Only 19% Spent Their $1,400 Stimulus Check, Most Paid Off Debt or Saved the Funds

A recent report shows that out of the American households that received the latest stimulus check of $1400, only 19 percent spent the money right away, as opposed to saving the funds or paying off existing debts.

The report, written by the Peter G. Peterson Foundation, "a non-partisan organization dedicated to addressing America's long-term fiscal challenges to ensure a better economic future," details how American households spent or saved their three stimulus checks that have been given out so far as part of federal coronavirus relief packages.

"The first round of funds was mostly disbursed in April of last year, when the unemployment rate was at its highest (14.7 percent), and therefore many households used the money to pay for expenses," the report said. "Nearly three-quarters of U.S. households used... those initial $1,200 payments primarily for expenses as opposed to saving them or using them to pay off existing debt."

Stimulus check
A recent report from the Peter G. Peterson foundation shows that only 19% of Americans who received a $1400 stimulus check spent the money, while the rest paid off existing debt of saved the funds.
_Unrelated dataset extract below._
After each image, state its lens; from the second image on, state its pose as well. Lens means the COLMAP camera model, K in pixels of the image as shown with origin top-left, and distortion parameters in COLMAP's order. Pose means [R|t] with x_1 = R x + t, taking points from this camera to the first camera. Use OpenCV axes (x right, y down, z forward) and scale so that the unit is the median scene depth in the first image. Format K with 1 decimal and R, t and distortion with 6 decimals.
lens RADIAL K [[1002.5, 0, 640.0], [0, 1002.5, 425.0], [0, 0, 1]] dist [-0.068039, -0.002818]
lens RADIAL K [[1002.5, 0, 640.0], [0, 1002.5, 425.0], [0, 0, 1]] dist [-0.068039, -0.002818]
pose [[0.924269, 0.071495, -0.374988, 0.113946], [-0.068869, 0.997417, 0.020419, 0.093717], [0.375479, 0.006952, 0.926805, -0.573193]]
Here is a stock image of an America stimulus check from the United States Treasury. : Evgenia Parajanian/Getty

But the "spending pattern" shifted over the second and third stimulus payments. Households who said they spent their stimulus payments on "expenses like food and rent" went from 74 percent of households in the first round of checks funded by the CARES Act to 22 percent of households in the second round of checks funded by the Consolidated Appropriations Act. That figure dropped to 19 percent of households in the third round of $1,400 payments.
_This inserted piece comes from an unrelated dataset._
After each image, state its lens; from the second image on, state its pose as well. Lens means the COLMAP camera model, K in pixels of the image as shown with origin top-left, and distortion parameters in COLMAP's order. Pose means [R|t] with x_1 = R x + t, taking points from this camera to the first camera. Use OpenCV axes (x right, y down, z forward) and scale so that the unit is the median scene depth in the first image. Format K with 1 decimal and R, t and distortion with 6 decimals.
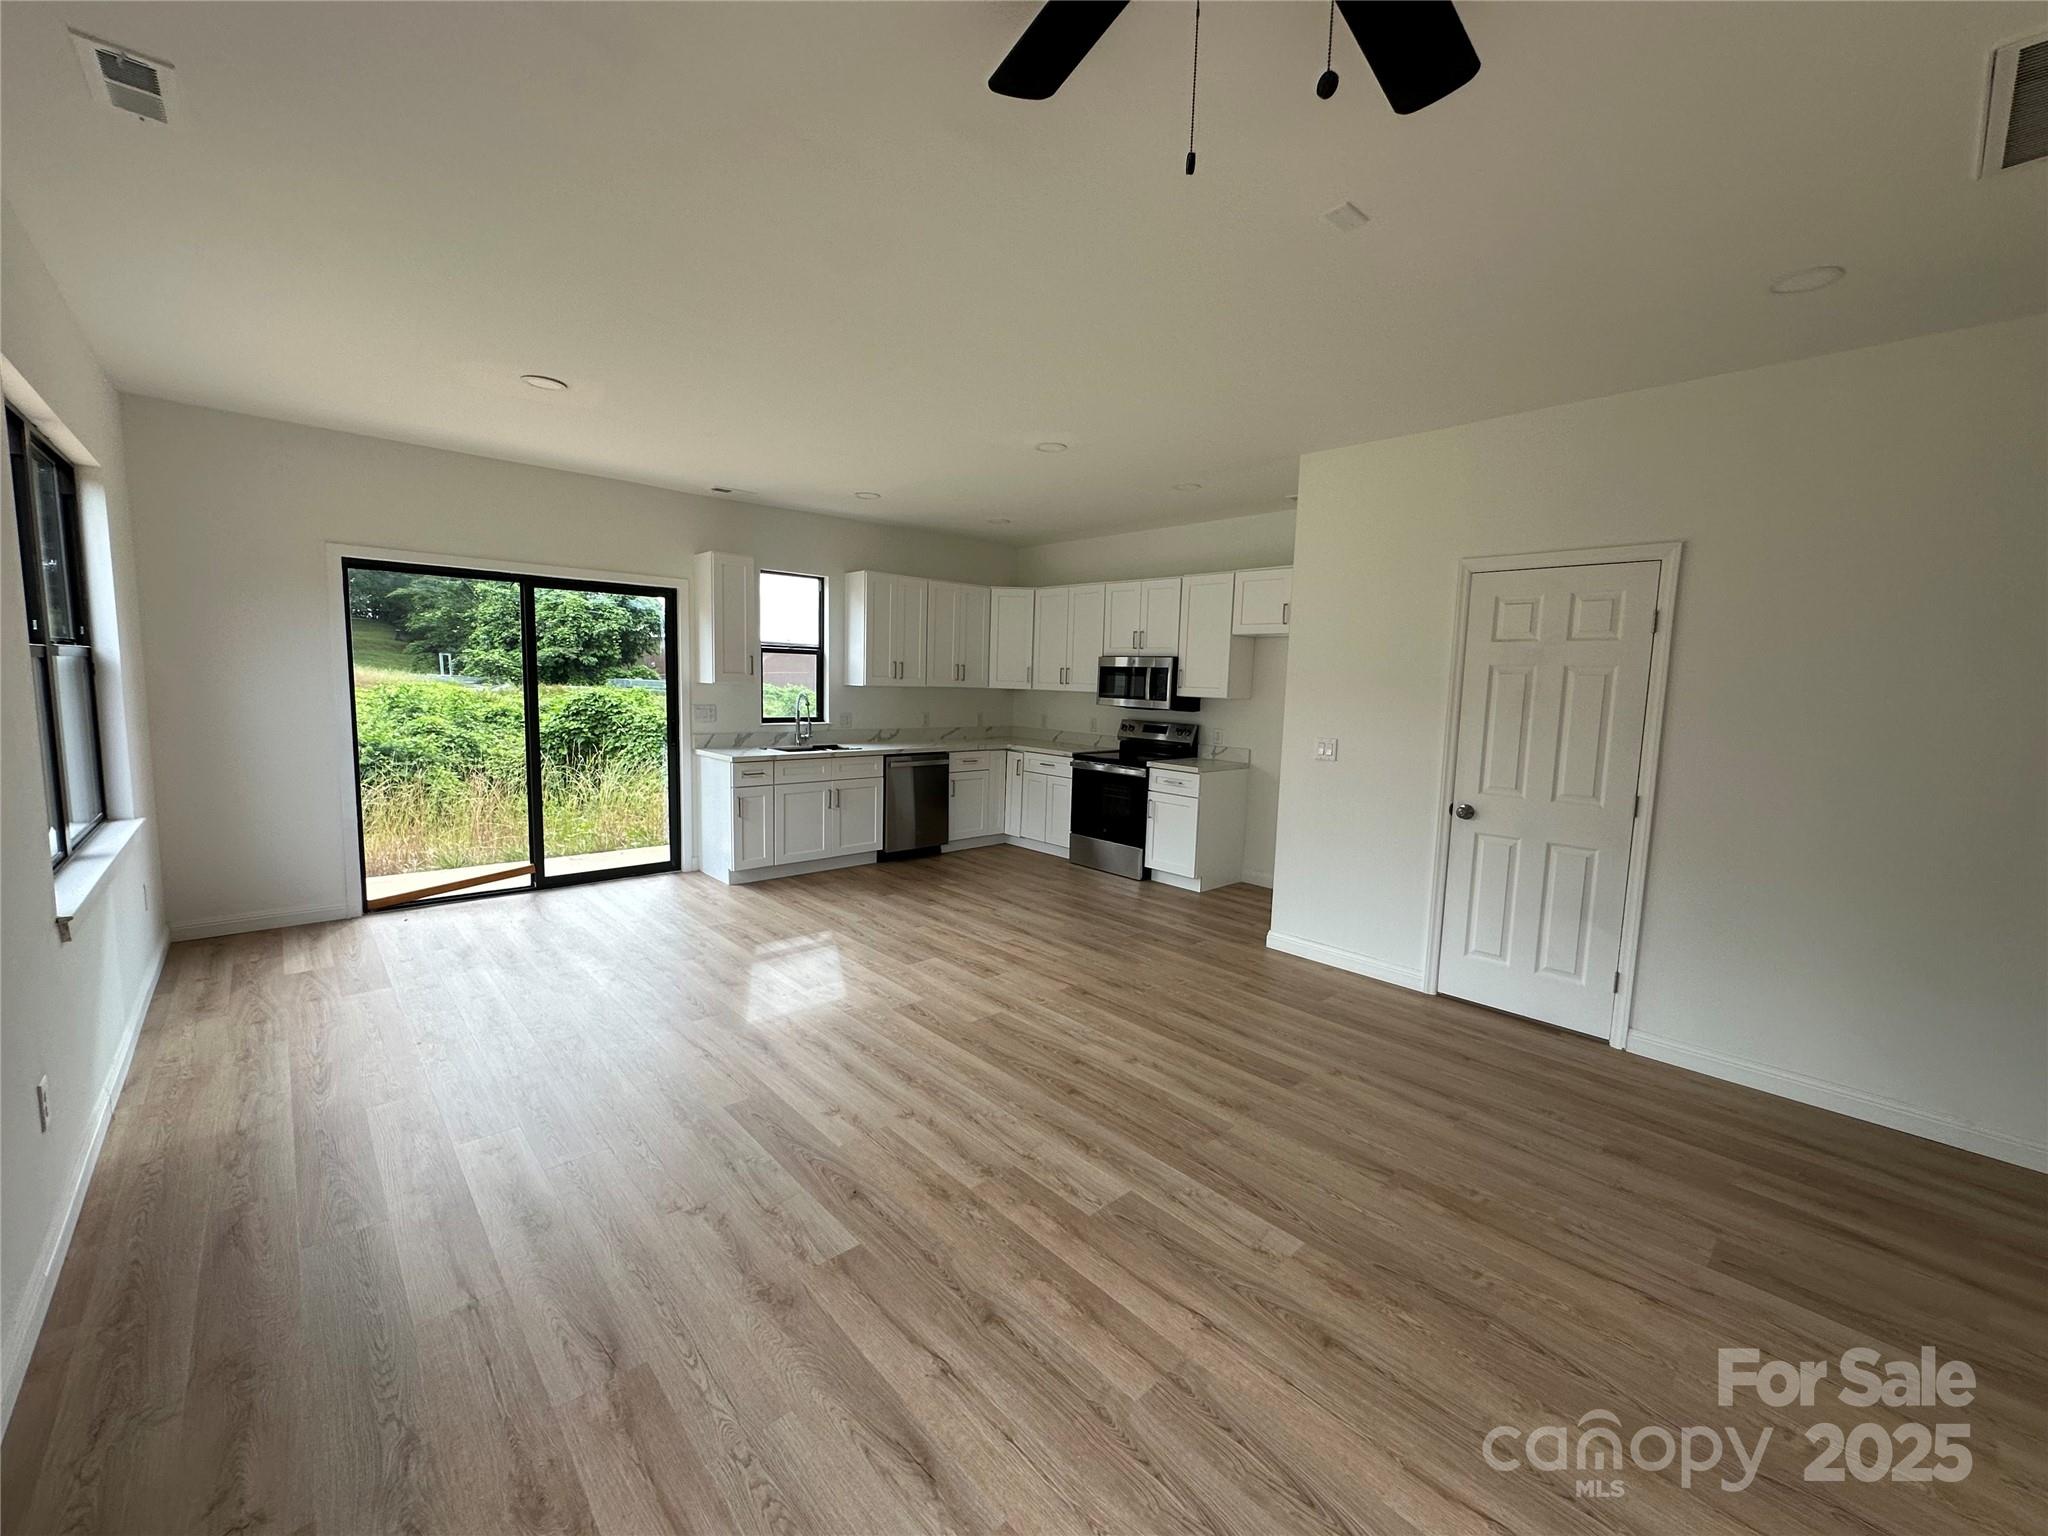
lens RADIAL K [[814.8, 0, 1024.0], [0, 814.8, 768.0], [0, 0, 1]] dist [0.001192, 0.000010]
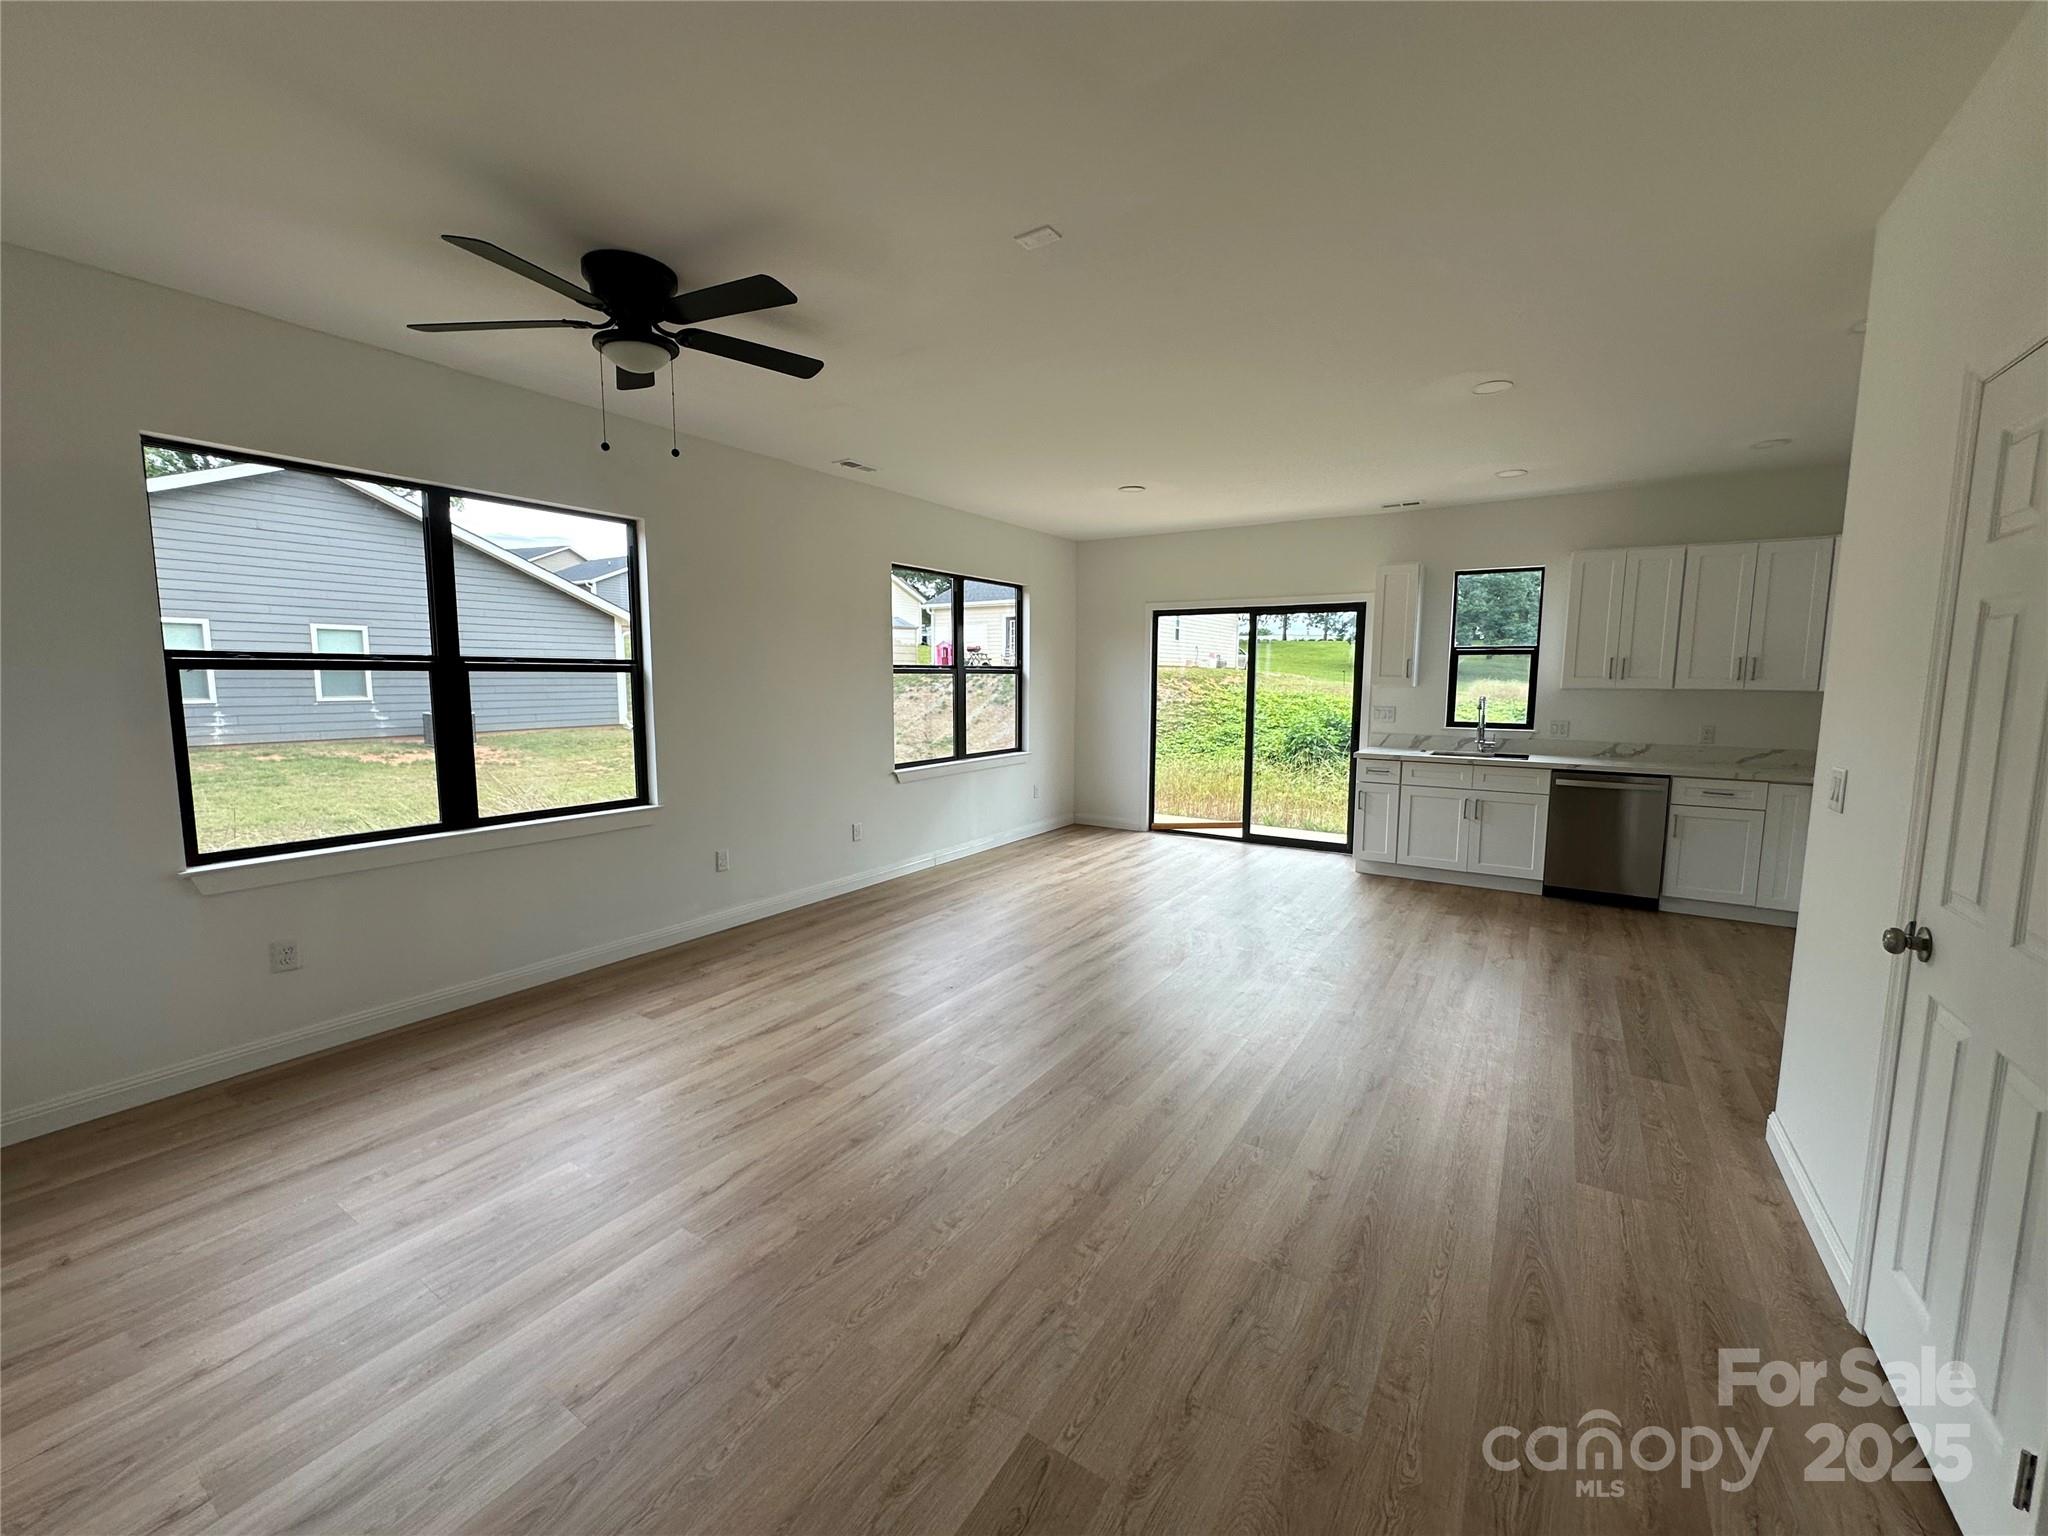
lens RADIAL K [[814.8, 0, 1024.0], [0, 814.8, 768.0], [0, 0, 1]] dist [0.001192, 0.000010]
pose [[0.248245, 0.082924, -0.965142, 0.574500], [-0.105788, 0.992691, 0.058081, -0.009521], [0.962904, 0.087682, 0.255203, 0.290443]]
"Those spending patterns were even more pronounced by income level," the report said. "While all households were more likely to have spent the first round of payments, higher-income families were more likely to have saved the money—a trend that was more noticeable for the second and third round of payments.

Analysts indicate that some households, including lower- and middle-income families, may have been more reluctant to immediately spend the second and third round of payments due to the uncertainty of the pandemic, preferring to make the funds last as long as possible instead.

Though the report states it is still unclear precisely what impact the stimulus payments have had and will continue to have on the American economy, it noted that "the enactment of each round of payments coincided with a significant boost to personal income, as well as consumer spending, in that month."

The latest stimulus checks came as part of the Biden Administration's $1.9 trillion stimulus package passed by Congress in March. In addition to the stimulus checks, Biden's American Rescue Plan also extended the CARES Act's Pandemic Unemployment Assistance and Pandemic Emergency Unemployment Compensation.

Newsweek reached out to the White House for comment. This story will be updated with any response.